Your assignment >>
When you reach the line in the listing below that contains "مظاہرین کے اس", begin returning lines exactly as written, and stop after the line that contains "بڑی تعداد میں". Return no other lines.

====

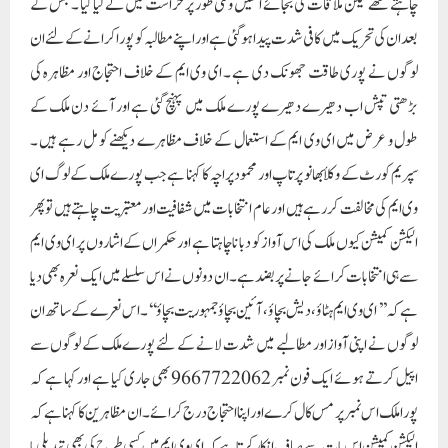
الیکشن کمیشن کیوں ملک کی اس آواز کو دبا نا چاہتا ہے اور حکمراں کے اشاروں پر ای وی ایم
سے ہی انتخابات کرائے جانے پر بضد ہے ۔ ان دونوں نے اس سلسلے میں ایک نعرہ بھی دیا
ہے کہ ’’ ای وی ایم ہٹاؤ ، دیش بچاؤ، آئین بچاؤ جمہوریت بچاؤ‘‘۔ اس نعرے کے ساتھ ان
لوگوں نے اپنی آواز اور مطالبے میں شدت لانے کے لئے پورے ملک کے لوگوں سے
اپیل کرتے ہوئے ایک فون نمبر 9667722062 بھی جاری کیا ہے اور کہا ہے کہ
پورا ملک اس نمبر پر مس کال کرے اور اپنا احتجاج درج کرائے ۔ان مظاہرین کا کہنا ہے کہ
الیکشن کمیشن اس بات سے صاف انکار کرتاہے کہ ای وی ایم میں کسی طرح کی بھی تبدیلی یا
ہیکنگ ممکن نہیں ، ایسے میں الیکشن کمیشن ہم لوگوں کو صرف پچاس ای وی ایم حوالے
کرے ،ہم یہ بات ثابت کر دینگے کہ ای وی ایم میں من مطابق تبدیلی ممکن ہے ۔ کیا ہی
اچھا ہوتا اگر الیکشن کمیشن ملک کے عوام کے خدشات اور شک و شبہ کو دور کرنے کے لئے
مظاہرین کے اس مطالبے کو مان لیتا اور عوامی طور پر ڈیمو کراکر اپنی معتبریت کو بحال رکھتا
۔ حقیقت یہ ہے کہ اس الزام میں ابھی زیادہ دن نہیں ہوئے ہیں کہ الیکشن کمیشن نے
بڑی تعداد میں یعنی تقریبا‘‘ 19 لاکھ ای وی ایم خریدے تھے اور پھر یہ سب کے سب
غائب ہو گئے ہیں ۔ ان ہی غائب ہونے والی ای وی ایم کو اکثر استعمال میں اور اپنے موافق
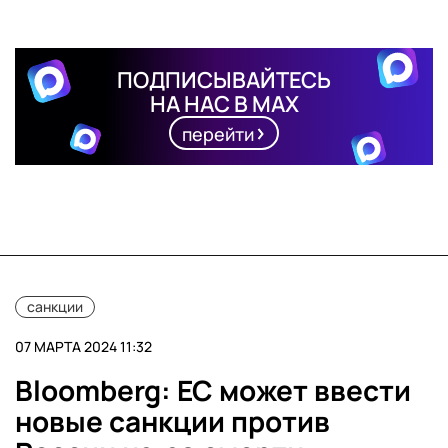
ПОДПИСЫВАЙТЕСЬ
НА НАС В MAX
перейти
санкции
07 МАРТА 2024 11:32
Bloomberg: ЕС может ввести
новые санкции против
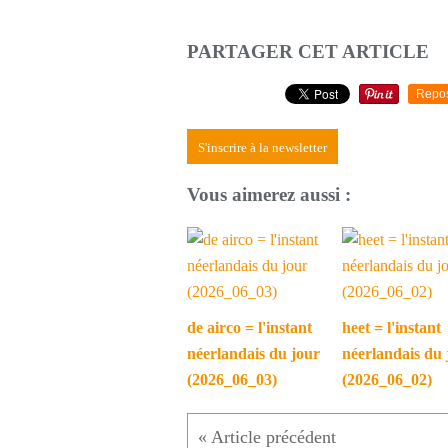
PARTAGER CET ARTICLE
Repo
S'inscrire à la newsletter
Vous aimerez aussi :
de airco = l'instant
heet = l'instant
néerlandais du jour
néerlandais du 
(2026_06_03)
(2026_06_02)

====

Final answer >>
مظاہرین کے اس مطالبے کو مان لیتا اور عوامی طور پر ڈیمو کراکر اپنی معتبریت کو بحال رکھتا
۔ حقیقت یہ ہے کہ اس الزام میں ابھی زیادہ دن نہیں ہوئے ہیں کہ الیکشن کمیشن نے
بڑی تعداد میں یعنی تقریبا‘‘ 19 لاکھ ای وی ایم خریدے تھے اور پھر یہ سب کے سب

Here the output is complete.